It’s January, it’s gray, it’s somewhere just above freezing and there’s enough moisture in the air to annoy moss. The sun has already indicated a lack of interest in this part of the world. It is not pouting so much as it has decided that its talents are better appreciated elsewhere. Oregonian rods and cones have shut down so tightly that the oven light makes us squint. In short, it’s the dead of winter. I like to call it that because it made my sister Margaret splutter and hoot so comically. She was from Maine where the sun shines and the snow sparkles and the air is filled with the gentle bloop bloop, plip plip of tits and balls freezing off.

This is my season, the damp dead of western Oregon winter. Many scamper off to Mexico this time of year, and others install a portable sun-in-a-box in their houses from which they hope to reabsorb their will to live, but I am among the group that thrives under cloud cover, even if the cover reaches the ground. If I do dream of a vacation, my thoughts drift north. I’ve got friends in Alaska now and the sun barely sniffs the horizon there before snapping back into its shell, and it sounds lovely to me.

It makes me wonder if my temperament is congenital, a sturdy Scandinavian legacy. My neighbor John is half Cuban, and he’s got his house painted in eye-slapping yellow and spank-me red and seizure-purple and so on, inside and out. It’s a neighborhood attraction and I admire it a lot, but I couldn’t live there. It would feel like my house was shouting at me. John’s tropical blood was kindled with parrots and flowers and other stimulants. He tried to show us proper Cuban motion in the hips when we were taking salsa lessons, and it was so easy for him, but my hips were suspicious of the whole venture, and I could only eke out a sad little chaotic waggle like a drunk walking a line.
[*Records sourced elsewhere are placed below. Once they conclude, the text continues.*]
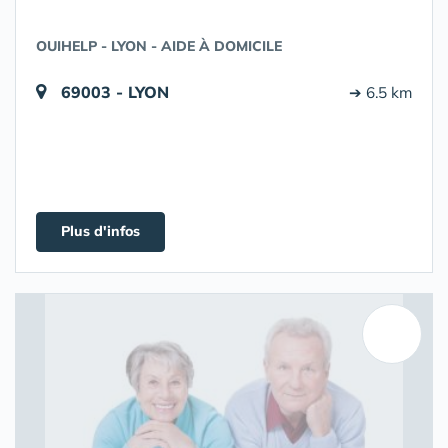
OUIHELP - LYON - AIDE À DOMICILE
69003 - LYON
➔ 6.5 km
Plus d'infos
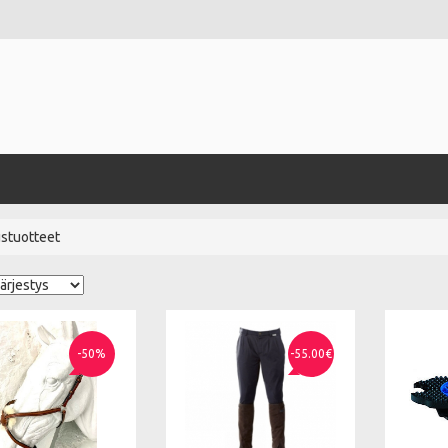
ustuotteet
-50%
-55.00€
It just isn’t in me. The further from the equator you get, the more the color drains out of the birds and flowers and animals and people. Even my own blood is not quite red but more of a light terra-cotta, due to the butter bits. My people spent a thousand years bumping along the edge of an ice sheet in frozen underwear and anything resembling Cuban motion dropped off the genome. I guess the horned helmets were enough of a compensation, because nobody thought to turn south.
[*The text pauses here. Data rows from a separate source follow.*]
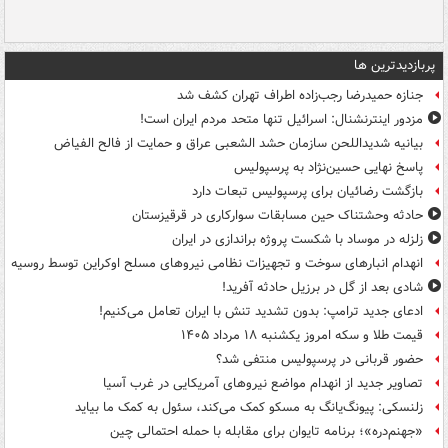
پربازدیدترین ها
جنازه حمیدرضا رجب‌زاده اطراف تهران کشف شد
مزدور اینترنشنال: اسرائیل تنها متحد مردم ایران است!
بیانیه شدیداللحن سازمان حشد الشعبی عراق و حمایت از فالح الفیاض
پاسخ نهایی حسین‌نژاد به پرسپولیس
بازگشت رضائیان برای پرسپولیس تبعات دارد
حادثه وحشتناک حین مسابقات سوارکاری در قرقیزستان
زلزله در موساد با شکست پروژه براندازی در ایران
انهدام انبارهای سوخت و تجهیزات نظامی نیروهای مسلح اوکراین توسط روسیه
شادی بعد از گل در برزیل حادثه آفرید!
ادعای جدید ترامپ: بدون تشدید تنش با ایران تعامل می‌کنیم!
قیمت طلا و سکه امروز یکشنبه ۱۸ مرداد ۱۴۰۵
حضور قربانی در پرسپولیس منتفی شد؟
تصاویر جدید از انهدام مواضع نیروهای آمریکایی در غرب آسیا
زلنسکی: پیونگ‌یانگ به مسکو کمک می‌کند، سئول به کمک ما بیاید
«جهنم‌دره»؛ برنامه تایوان برای مقابله با حمله احتمالی چین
Here, we confine the tropics to hummingbird-sized pieces. Anna’s hummingbirds are here all winter, brilliant bits of punctuation. But we all have some light from within and mine, at least, burns brighter against the gray. Bare branches finger and rearrange the sky, and sometimes stars drill it and mountains sharpen themselves against it. Summer is nice enough and all, an attentive butler with a platter of pleasures, and heat for free right on the very air, but it’s in winter I make my own pleasures and bundle up my own warmth and thrum with compressed energy, like a daffodil bulb yearning for the light.